THE 2016 appropriation bill is hanging on a delicate tissue of lies. And that is putting it mildly. 

Firstly, was such a landmark project as the Lagos/Calabar Coastal Rail Line so insignificant to the executive that it had to enter the budget proposal as a footnote – literally smuggled in? As for the legislators, was the project so inconsequential that it escaped their ‘oversighting’ eagle eyes? 

But then, a friend saved me from bursting a  nerve over the matter. He said: “A few months ago, we were accusing Jonathan and his PDP government of cluelessness and inability to implement the budget, now we have replaced them with a government that can’t even prepare one.” 

And, by the way, which version of the budget are we even talking about?

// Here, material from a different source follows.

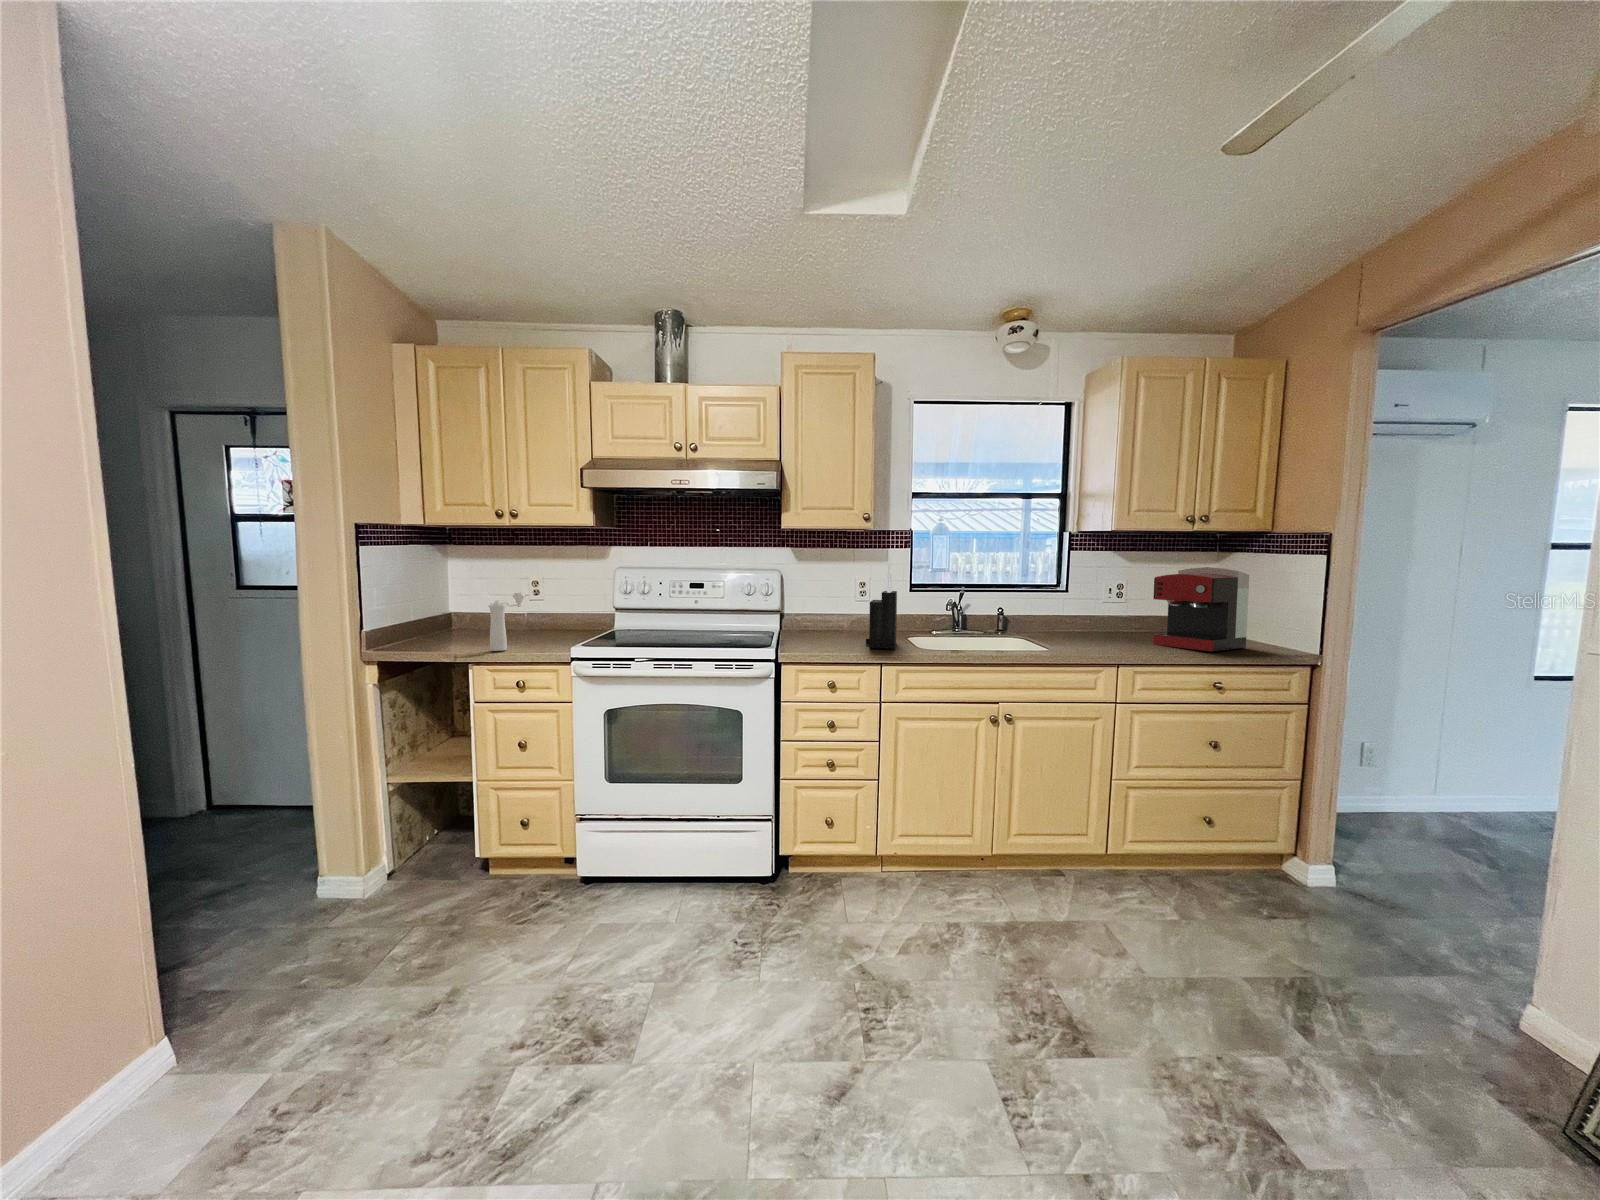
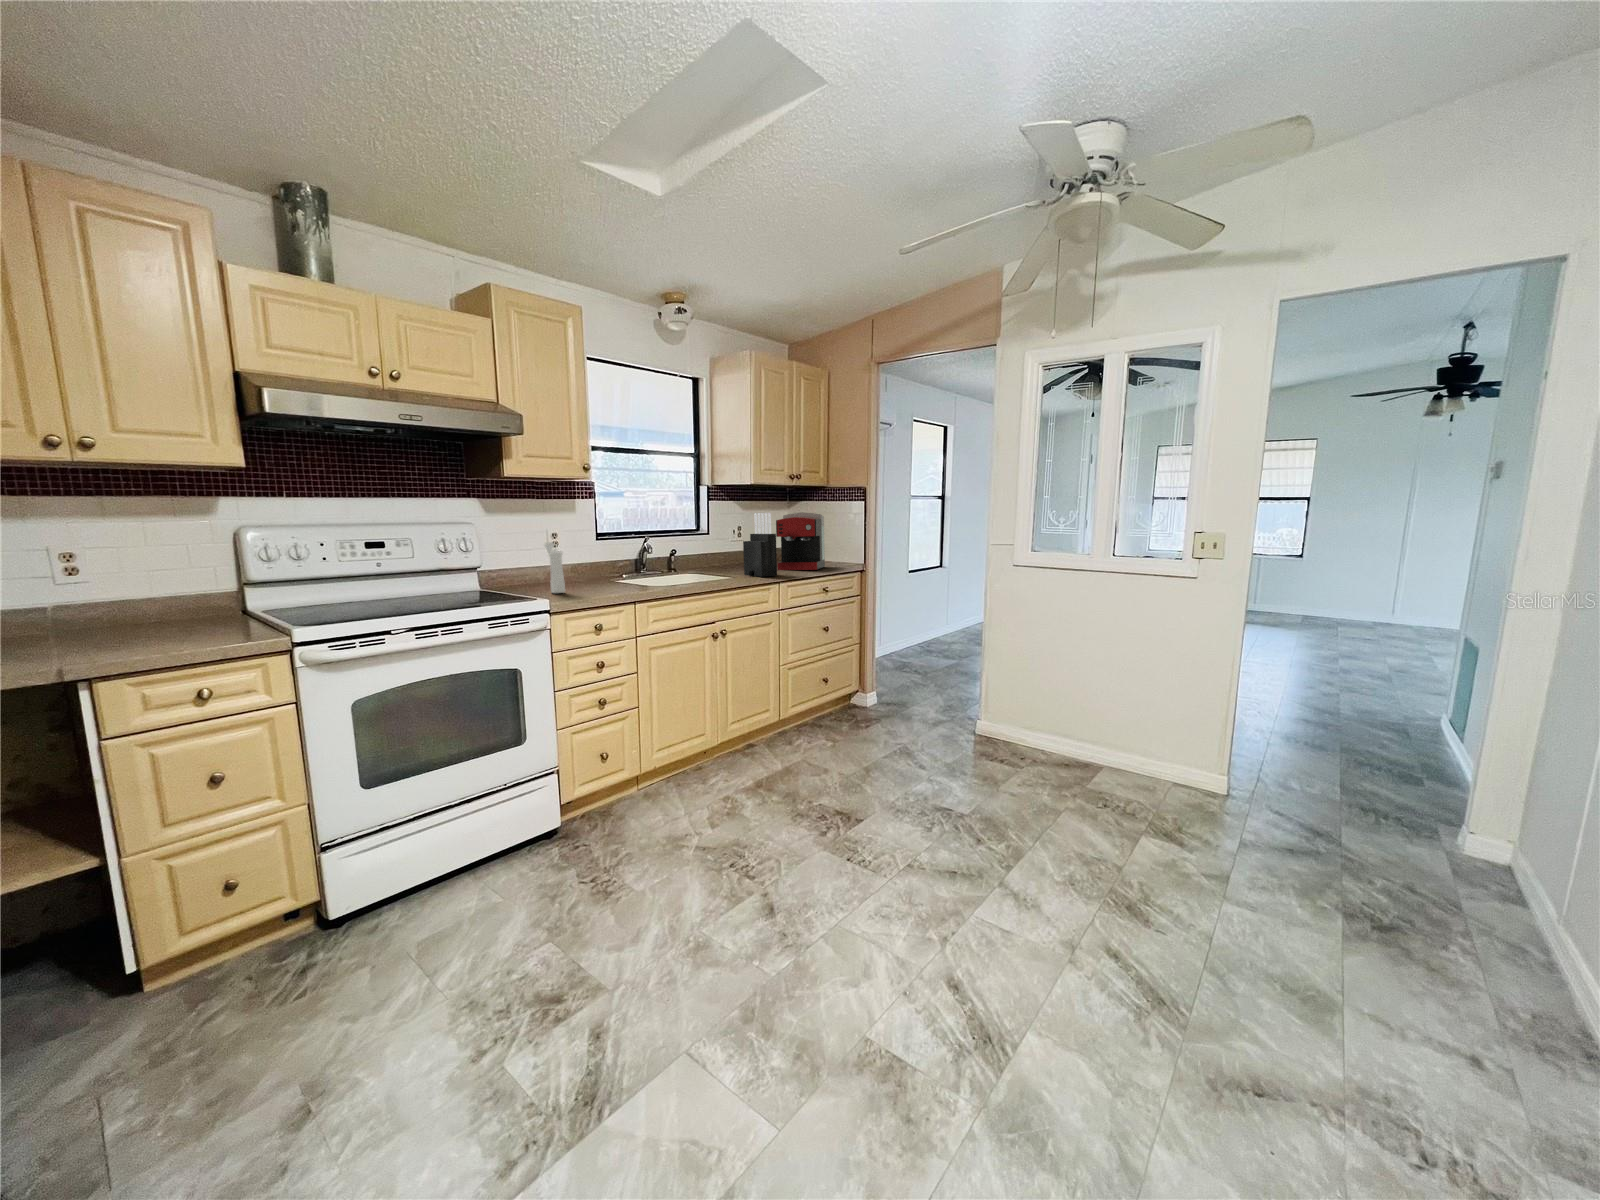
knife block: present [866,565,897,649] -> present [743,513,777,577]
pepper mill: present [489,593,525,651] -> present [544,542,565,593]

The padded one? The version that was clandestinely withdrawn from the National Assembly? The replacement? The one with the Reps? The version with the Senate? Or the version that was shown to President Buhari, but which never made it to the National Assembly? 

This is a national embarrassment! Yet, people are hanging unto their jobs as if nothing happened. 

That’s why I won’t join the call for Senate President, Bukola Saraki, to resign over all these fun-seeking revelations from Panama’s Mossack Fonseca. Reason? I smell a rat – especially, when people are already being positioned to succeed him. 

Of course, that does not mean Saraki is innocent. It’s just that we’re still waiting for the real case to begin. What is currently going on is a high drama of exposing everything that Saraki and his wife and family have. The substantive case of false declaration of assets, to my uninitiated mind, is yet to begin. 

Until then, if there are to be any resignations, we should start with those behind the budget scandal, and those stoking the fire of ethnic bloodbath. 

How come government’s only response to the orgy of herdsmen, sacrificing farmers to the god of cattle is to arrest victims of the mindless killings? And to weave an incredulous tale of ethnic killings? Isn’t it benumbing that we would take one look at decomposed corpses and, without visiting any forensic lab, instantly determine the ethnic group they came from? Wonders! Yet, APC is carrying on as though it’s the best thing that ever happened to democracy in Nigeria!